Page images and extracted text
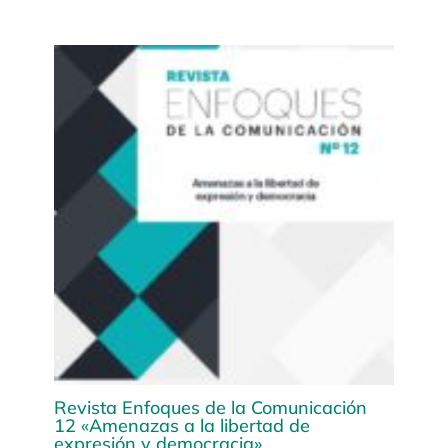
Revista Enfoques de la Comunicación
12 «Amenazas a la libertad de
expresión y democracia»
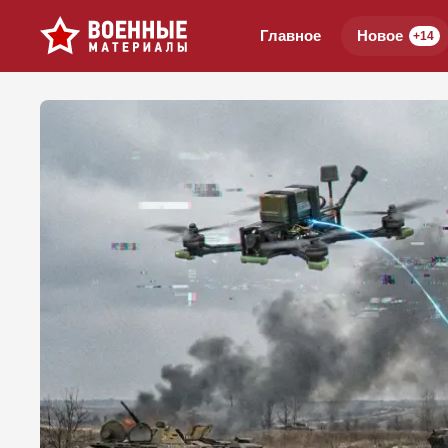
Главное
Новое
+14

▶ **Goal of the exercise**: Write out the text of all the rows again, leaving out the pictures, with "Новое" switched to "Свежее" and nothing else changed.

▶ **Written answer**:
Revista Enfoques de la Comunicación
12 «Amenazas a la libertad de
expresión y democracia»
Главное
Свежее
+14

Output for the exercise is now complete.